Exercise> Every line from the top of the records through the one bearing "I give AppleTree" is to be reproduced exactly, and pictures are to be left out.

____ Given information

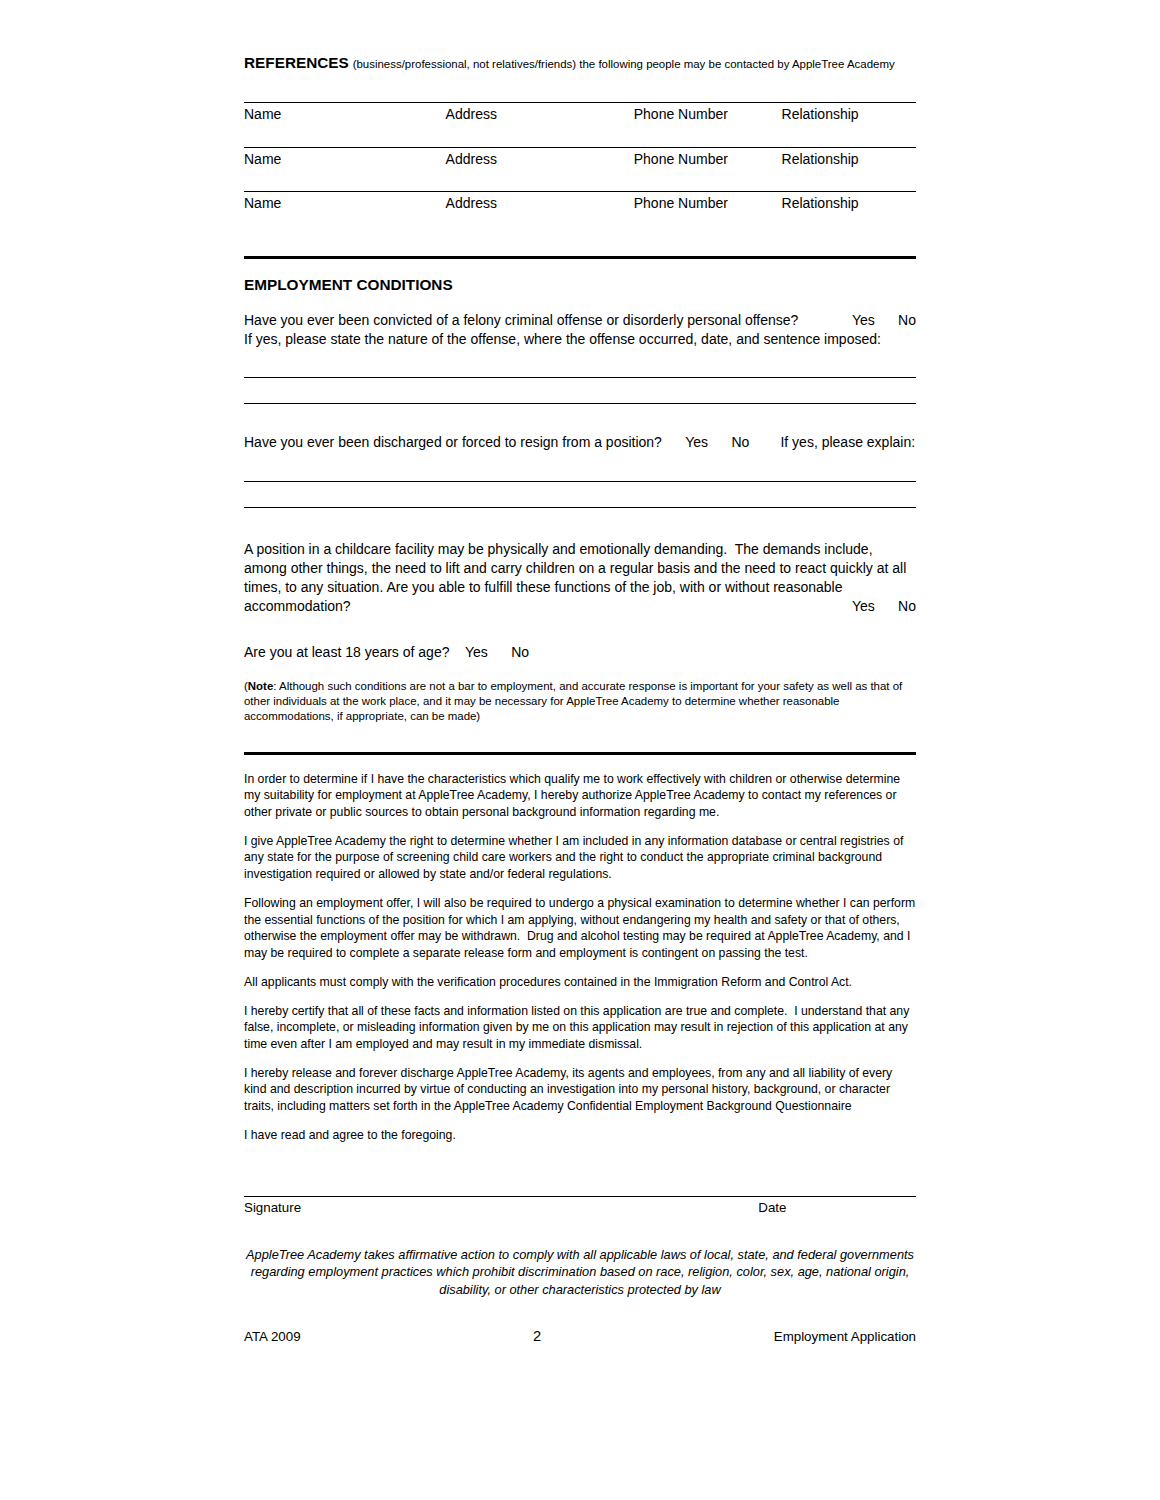REFERENCES (business/professional, not relatives/friends) the following people may be contacted by AppleTree Academy
| Name | Address | Phone Number | Relationship |
| Name | Address | Phone Number | Relationship |
| Name | Address | Phone Number | Relationship |
EMPLOYMENT CONDITIONS
Have you ever been convicted of a felony criminal offense or disorderly personal offense? Yes No
If yes, please state the nature of the offense, where the offense occurred, date, and sentence imposed:
Have you ever been discharged or forced to resign from a position? Yes No If yes, please explain:
A position in a childcare facility may be physically and emotionally demanding. The demands include, among other things, the need to lift and carry children on a regular basis and the need to react quickly at all times, to any situation. Are you able to fulfill these functions of the job, with or without reasonable accommodation?Yes No
Are you at least 18 years of age? Yes No
(Note: Although such conditions are not a bar to employment, and accurate response is important for your safety as well as that of other individuals at the work place, and it may be necessary for AppleTree Academy to determine whether reasonable accommodations, if appropriate, can be made)
In order to determine if I have the characteristics which qualify me to work effectively with children or otherwise determine my suitability for employment at AppleTree Academy, I hereby authorize AppleTree Academy to contact my references or other private or public sources to obtain personal background information regarding me.
I give AppleTree Academy the right to determine whether I am included in any information database or central registries of any state for the purpose of screening child care workers and the right to conduct the appropriate criminal background investigation required or allowed by state and/or federal regulations.
Following an employment offer, I will also be required to undergo a physical examination to determine whether I can perform the essential functions of the position for which I am applying, without endangering my health and safety or that of others, otherwise the employment offer may be withdrawn. Drug and alcohol testing may be required at AppleTree Academy, and I may be required to complete a separate release form and employment is contingent on passing the test.
All applicants must comply with the verification procedures contained in the Immigration Reform and Control Act.
I hereby certify that all of these facts and information listed on this application are true and complete. I understand that any false, incomplete, or misleading information given by me on this application may result in rejection of this application at any time even after I am employed and may result in my immediate dismissal.
I hereby release and forever discharge AppleTree Academy, its agents and employees, from any and all liability of every kind and description incurred by virtue of conducting an investigation into my personal history, background, or character traits, including matters set forth in the AppleTree Academy Confidential Employment Background Questionnaire
I have read and agree to the foregoing.
Signature Date
AppleTree Academy takes affirmative action to comply with all applicable laws of local, state, and federal governments regarding employment practices which prohibit discrimination based on race, religion, color, sex, age, national origin, disability, or other characteristics protected by law
ATA 2009 2 Employment Application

________

Task result>
REFERENCES (business/professional, not relatives/friends) the following people may be contacted by AppleTree Academy
| Name | Address | Phone Number | Relationship |
| Name | Address | Phone Number | Relationship |
| Name | Address | Phone Number | Relationship |
EMPLOYMENT CONDITIONS
Have you ever been convicted of a felony criminal offense or disorderly personal offense? Yes No
If yes, please state the nature of the offense, where the offense occurred, date, and sentence imposed:
Have you ever been discharged or forced to resign from a position? Yes No If yes, please explain:
A position in a childcare facility may be physically and emotionally demanding. The demands include, among other things, the need to lift and carry children on a regular basis and the need to react quickly at all times, to any situation. Are you able to fulfill these functions of the job, with or without reasonable accommodation?Yes No
Are you at least 18 years of age? Yes No
(Note: Although such conditions are not a bar to employment, and accurate response is important for your safety as well as that of other individuals at the work place, and it may be necessary for AppleTree Academy to determine whether reasonable accommodations, if appropriate, can be made)
In order to determine if I have the characteristics which qualify me to work effectively with children or otherwise determine my suitability for employment at AppleTree Academy, I hereby authorize AppleTree Academy to contact my references or other private or public sources to obtain personal background information regarding me.
I give AppleTree Academy the right to determine whether I am included in any information database or central registries of any state for the purpose of screening child care workers and the right to conduct the appropriate criminal background investigation required or allowed by state and/or federal regulations.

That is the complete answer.